You don’t need to subscribe to all of them, but its worth picking one to read at least once a week so you can keep track of all the new stuff and changes that comes to Rails.

Ruby Weekly

Includes general news & updates about Ruby & Rails, links to new tutorials & articles, and a section on code & tools that are new or have been updated.

Short Ruby News

A summary of Tweets & Toots from people working on interesting problems within the Rails and Ruby community.

This Week in Rails

A weekly newsletter from the Rails team that covers changes and new features that land in Rails. This news letter is more narrowly focused on changes to the Rails framework, so you’d miss out on a lot of other news about Ruby Gems, plugins, and interesting community tutorials if you only subscribe to this.

Mobile Apps

If you get to a point where you want to ship a mobile application for Rails, there’s a whole stack for that. The team behind Rails has also released libraries that make it possible to easier integrate a Rails application with mobile apps.

Turbo iOS & Android

The team behind Rails ships a library that makes basic integration with Rails possible. There’s still a lot of gaps in the framework that you’ll need to fill in, like authentication.

The Turbo Native Guy

Joe Masilotti has been building Turbo iOS applications for years and writes about them on his website. A lot of his content gives some pretty great answers to the gaps left open in the Turbo Native frameworks. Joe has even released his own starter kit called Turbo Navigator that fills in a lot of the gaps left open in the Turbo iOS project.

Sharp edges

Like anything, Rails has sharp edges that are worth knowing about when you start using it.

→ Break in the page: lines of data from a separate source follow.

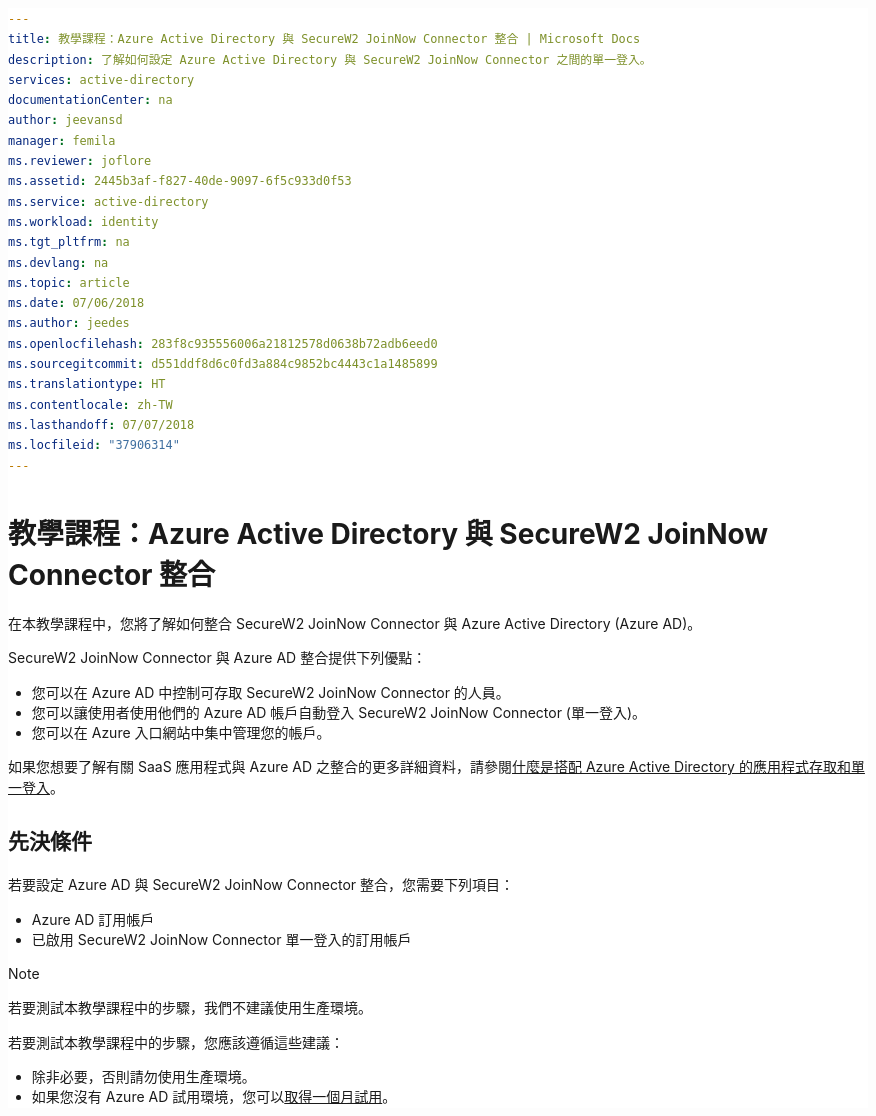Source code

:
 ```yaml
---
title: 教學課程：Azure Active Directory 與 SecureW2 JoinNow Connector 整合 | Microsoft Docs
description: 了解如何設定 Azure Active Directory 與 SecureW2 JoinNow Connector 之間的單一登入。
services: active-directory
documentationCenter: na
author: jeevansd
manager: femila
ms.reviewer: joflore
ms.assetid: 2445b3af-f827-40de-9097-6f5c933d0f53
ms.service: active-directory
ms.workload: identity
ms.tgt_pltfrm: na
ms.devlang: na
ms.topic: article
ms.date: 07/06/2018
ms.author: jeedes
ms.openlocfilehash: 283f8c935556006a21812578d0638b72adb6eed0
ms.sourcegitcommit: d551ddf8d6c0fd3a884c9852bc4443c1a1485899
ms.translationtype: HT
ms.contentlocale: zh-TW
ms.lasthandoff: 07/07/2018
ms.locfileid: "37906314"
---
```

# <a name="tutorial-azure-active-directory-integration-with-securew2-joinnow-connector"></a>教學課程：Azure Active Directory 與 SecureW2 JoinNow Connector 整合

在本教學課程中，您將了解如何整合 SecureW2 JoinNow Connector 與 Azure Active Directory (Azure AD)。

SecureW2 JoinNow Connector 與 Azure AD 整合提供下列優點：

- 您可以在 Azure AD 中控制可存取 SecureW2 JoinNow Connector 的人員。
- 您可以讓使用者使用他們的 Azure AD 帳戶自動登入 SecureW2 JoinNow Connector (單一登入)。
- 您可以在 Azure 入口網站中集中管理您的帳戶。

如果您想要了解有關 SaaS 應用程式與 Azure AD 之整合的更多詳細資料，請參閱[什麼是搭配 Azure Active Directory 的應用程式存取和單一登入](../manage-apps/what-is-single-sign-on.md)。

## <a name="prerequisites"></a>先決條件

若要設定 Azure AD 與 SecureW2 JoinNow Connector 整合，您需要下列項目：

- Azure AD 訂用帳戶
- 已啟用 SecureW2 JoinNow Connector 單一登入的訂用帳戶

> [!NOTE]
> 若要測試本教學課程中的步驟，我們不建議使用生產環境。

若要測試本教學課程中的步驟，您應該遵循這些建議：

- 除非必要，否則請勿使用生產環境。
- 如果您沒有 Azure AD 試用環境，您可以[取得一個月試用](https://azure.microsoft.com/pricing/free-trial/)。


[1]: ./media/securejoinnow-tutorial/tutorial_general_01.png
[2]: ./media/securejoinnow-tutorial/tutorial_general_02.png
[3]: ./media/securejoinnow-tutorial/tutorial_general_03.png
[4]: ./media/securejoinnow-tutorial/tutorial_general_04.png
[100]: ./media/securejoinnow-tutorial/tutorial_general_100.png
[200]: ./media/securejoinnow-tutorial/tutorial_general_200.png
[201]: ./media/securejoinnow-tutorial/tutorial_general_201.png
[202]: ./media/securejoinnow-tutorial/tutorial_general_202.png
[203]: ./media/securejoinnow-tutorial/tutorial_general_203.png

JavaScript, CSS, and image assets

I’ve written about the asset pipeline being confusing. The default importmaps pipeline is reasonable for somebody shipping a new app, but the moment you need to use a JavaScript package the requires compilation — or a node package’s CSS files, images, or other assets, you’ll find that the path forward can become overwhelming.

Deployments

There’s no one way to deploy a Rails application, which is a decision that a person new to Rails has to make. Fortunately the upcoming Rails 7.1 release will include a way to generate Dockerfiles, which provide a standard configuration of the server you’ll deploy to production.

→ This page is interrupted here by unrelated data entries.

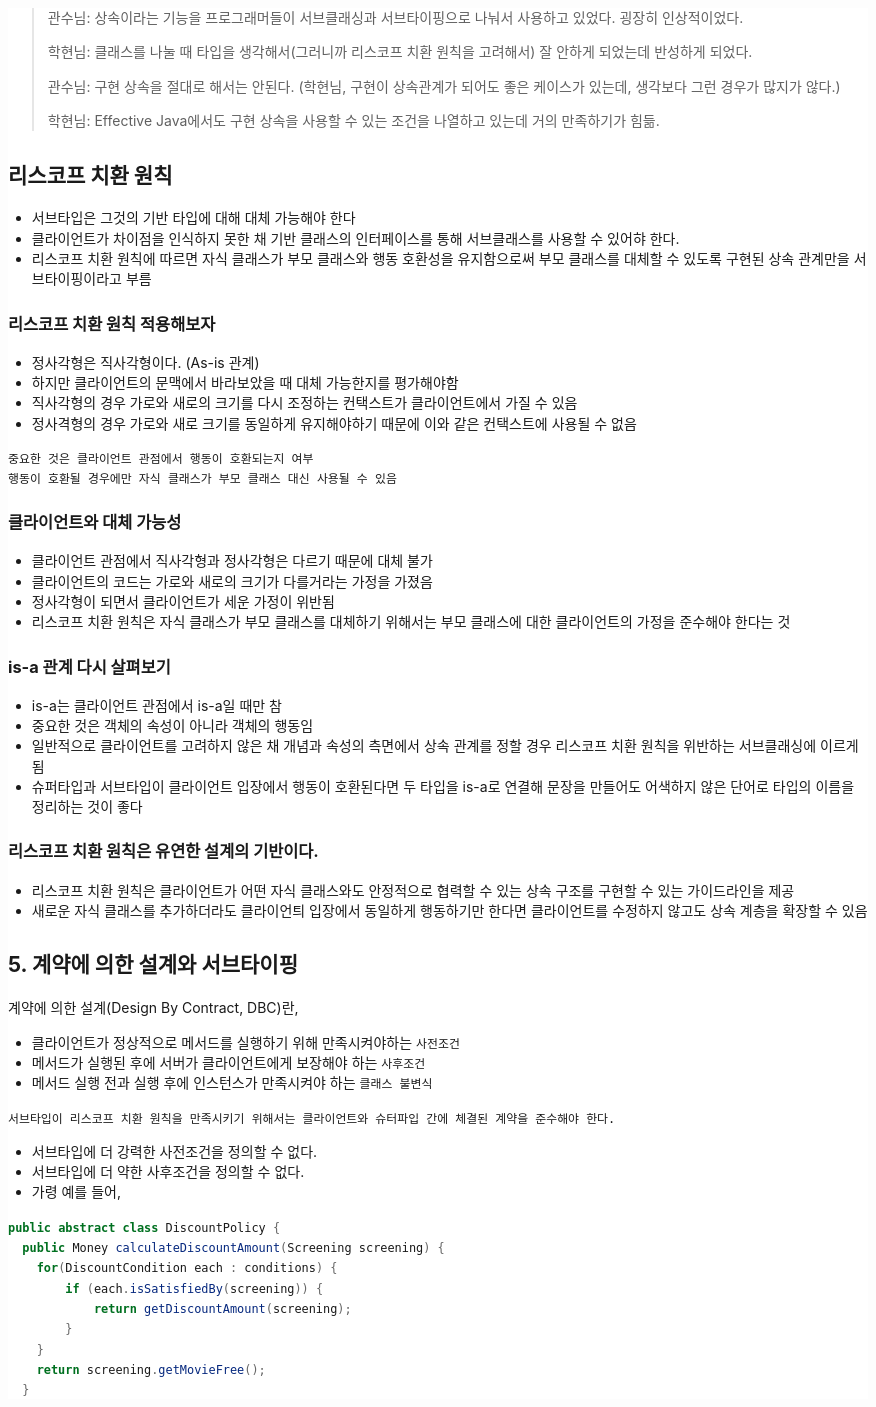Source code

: > 관수님: 상속이라는 기능을 프로그래머들이 서브클래싱과 서브타이핑으로 나눠서 사용하고 있었다. 굉장히 인상적이었다.
> 
> 학현님: 클래스를 나눌 때 타입을 생각해서(그러니까 리스코프 치환 원칙을 고려해서) 잘 안하게 되었는데 반성하게 되었다.
>
> 관수님: 구현 상속을 절대로 해서는 안된다. (학현님, 구현이 상속관계가 되어도 좋은 케이스가 있는데, 생각보다 그런 경우가 많지가 않다.)
>
> 학현님: Effective Java에서도 구현 상속을 사용할 수 있는 조건을 나열하고 있는데 거의 만족하기가 힘듦.
  
  
## 리스코프 치환 원칙
* 서브타입은 그것의 기반 타입에 대해 대체 가능해야 한다
* 클라이언트가 차이점을 인식하지 못한 채 기반 클래스의 인터페이스를 통해 서브클래스를 사용할 수 있어햐 한다.
* 리스코프 치환 원칙에 따르면 자식 클래스가 부모 클래스와 행동 호환성을 유지함으로써 부모 클래스를 대체할 수 있도록 구현된 상속 관계만을 서브타이핑이라고 부름

### 리스코프 치환 원칙 적용해보자
* 정사각형은 직사각형이다. (As-is 관계)
* 하지만 클라이언트의 문맥에서 바라보았을 때 대체 가능한지를 평가해야함
* 직사각형의 경우 가로와 새로의 크기를 다시 조정하는 컨택스트가 클라이언트에서 가질 수 있음
* 정사격형의 경우 가로와 새로 크기를 동일하게 유지해야하기 때문에 이와 같은 컨택스트에 사용될 수 없음
```
중요한 것은 클라이언트 관점에서 행동이 호환되는지 여부
행동이 호환될 경우에만 자식 클래스가 부모 클래스 대신 사용될 수 있음
```

### 클라이언트와 대체 가능성
* 클라이언트 관점에서 직사각형과 정사각형은 다르기 때문에 대체 불가
* 클라이언트의 코드는 가로와 새로의 크기가 다를거라는 가정을 가졌음
* 정사각형이 되면서 클라이언트가 세운 가정이 위반됨
* 리스코프 치환 원칙은 자식 클래스가 부모 클래스를 대체하기 위해서는 부모 클래스에 대한 클라이언트의 가정을 준수해야 한다는 것

### is-a 관계 다시 살펴보기
* is-a는 클라이언트 관점에서 is-a일 때만 참
* 중요한 것은 객체의 속성이 아니라 객체의 행동임
* 일반적으로 클라이언트를 고려하지 않은 채 개념과 속성의 측면에서 상속 관계를 정할 경우 리스코프 치환 원칙을 위반하는 서브클래싱에 이르게 됨
* 슈퍼타입과 서브타입이 클라이언트 입장에서 행동이 호환된다면 두 타입을 is-a로 연결해 문장을 만들어도 어색하지 않은 단어로 타입의 이름을 정리하는 것이 좋다

### 리스코프 치환 원칙은 유연한 설계의 기반이다.
* 리스코프 치환 원칙은 클라이언트가 어떤 자식 클래스와도 안정적으로 협력할 수 있는 상속 구조를 구현할 수 있는 가이드라인을 제공
* 새로운 자식 클래스를 추가하더라도 클라이언틔 입장에서 동일하게 행동하기만 한다면 클라이언트를 수정하지 않고도 상속 계층을 확장할 수 있음

## 5. 계약에 의한 설계와 서브타이핑
계약에 의한 설계(Design By Contract, DBC)란,
* 클라이언트가 정상적으로 메서드를 실행하기 위해 만족시켜야하는 `사전조건`
* 메서드가 실행된 후에 서버가 클라이언트에게 보장해야 하는 `사후조건`
* 메서드 실행 전과 실행 후에 인스턴스가 만족시켜야 하는 `클래스 불변식`
```
서브타입이 리스코프 치환 원칙을 만족시키기 위해서는 클라이언트와 슈터파입 간에 체결된 계약을 준수해야 한다.
```

* 서브타입에 더 강력한 사전조건을 정의할 수 없다. 
* 서브타입에 더 약한 사후조건을 정의할 수 없다.
* 가령 예를 들어,
```java
public abstract class DiscountPolicy {
  public Money calculateDiscountAmount(Screening screening) {
    for(DiscountCondition each : conditions) {
        if (each.isSatisfiedBy(screening)) {
            return getDiscountAmount(screening);
        }
    }
    return screening.getMovieFree();
  }

```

Better yet, the dockerfile-rails gem can be added to any Rails project to automatically generate Dockerfiles that can be deployed to host like Fly.io that accept Dockerfiles. Here’s how you can quickly generate a Dockerfile in your Rails app and deploy to production.

$ bundle add dockerfile-rails
$ bin/rails g dockerfile
$ brew add flyctl
$ flyctl launch
$ fly open

If that all goes well you’ll see a running Rails app.

Hotwire

Hotwire makes it possible to build responsive & realtime web applications without a ton of JavaScript. The documentation at https://hotwired.dev/ was written more for the front-end so it could be agnostic to Rails, which makes it harder to follow at times.

Rails ships with some helpers, called Turbo Frames and Turbo Stream, that are mostly documented in the Github repo at https://github.com/hotwired/turbo-rails, but not yet in the Rails guides.

“Too much magic”

If you fired up a Rails console via bin/console rails you’d find the following commands work as you’d expect

irb(main):001:0> 24.megabytes
=> 25165824
irb(main):002:0> 1.month.from_now
=> Fri, 07 Apr 2023 00:45:35.762342000 UTC +00:00

But if you ran the same thing in “Regular Ruby” via irb none of them would work. That’s because Rails adds methods to core Ruby classes that gives them super powers called Active Support. You’ll find yourself switching between these docs and Ruby’s docs.

This is the tip of the iceberg

There’s so many amazing people in the Ruby and Rails community shipping incredible stuff. What’s really great about the Rails community is how many resources are available for everybody using Rails including folks just starting out all the way up to the most Sr Rails engineers.

The best thing you can do to get started is pick a problem you’d like to solve, then build a solution for it in Rails and see how far you can get with the resources above.